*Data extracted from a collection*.
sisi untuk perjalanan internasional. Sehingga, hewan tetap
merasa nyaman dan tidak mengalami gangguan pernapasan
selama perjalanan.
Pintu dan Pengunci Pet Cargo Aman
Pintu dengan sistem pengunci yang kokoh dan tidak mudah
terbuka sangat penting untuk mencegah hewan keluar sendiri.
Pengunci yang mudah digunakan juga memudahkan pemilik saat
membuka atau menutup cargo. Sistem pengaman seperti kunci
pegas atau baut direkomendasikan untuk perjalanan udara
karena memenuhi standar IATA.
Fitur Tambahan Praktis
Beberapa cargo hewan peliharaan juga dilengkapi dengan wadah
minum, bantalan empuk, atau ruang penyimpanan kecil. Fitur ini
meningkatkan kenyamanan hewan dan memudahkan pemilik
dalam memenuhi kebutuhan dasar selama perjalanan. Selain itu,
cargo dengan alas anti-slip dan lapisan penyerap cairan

*YOUR OBJECTIVE*.
All lines from the one containing "meningkatkan kenyamanan hewan" through the end of the records, both ends included, are to be quoted exactly; please add nothing else.

*RESULT FOR THIS EXERCISE*.
meningkatkan kenyamanan hewan dan memudahkan pemilik
dalam memenuhi kebutuhan dasar selama perjalanan. Selain itu,
cargo dengan alas anti-slip dan lapisan penyerap cairan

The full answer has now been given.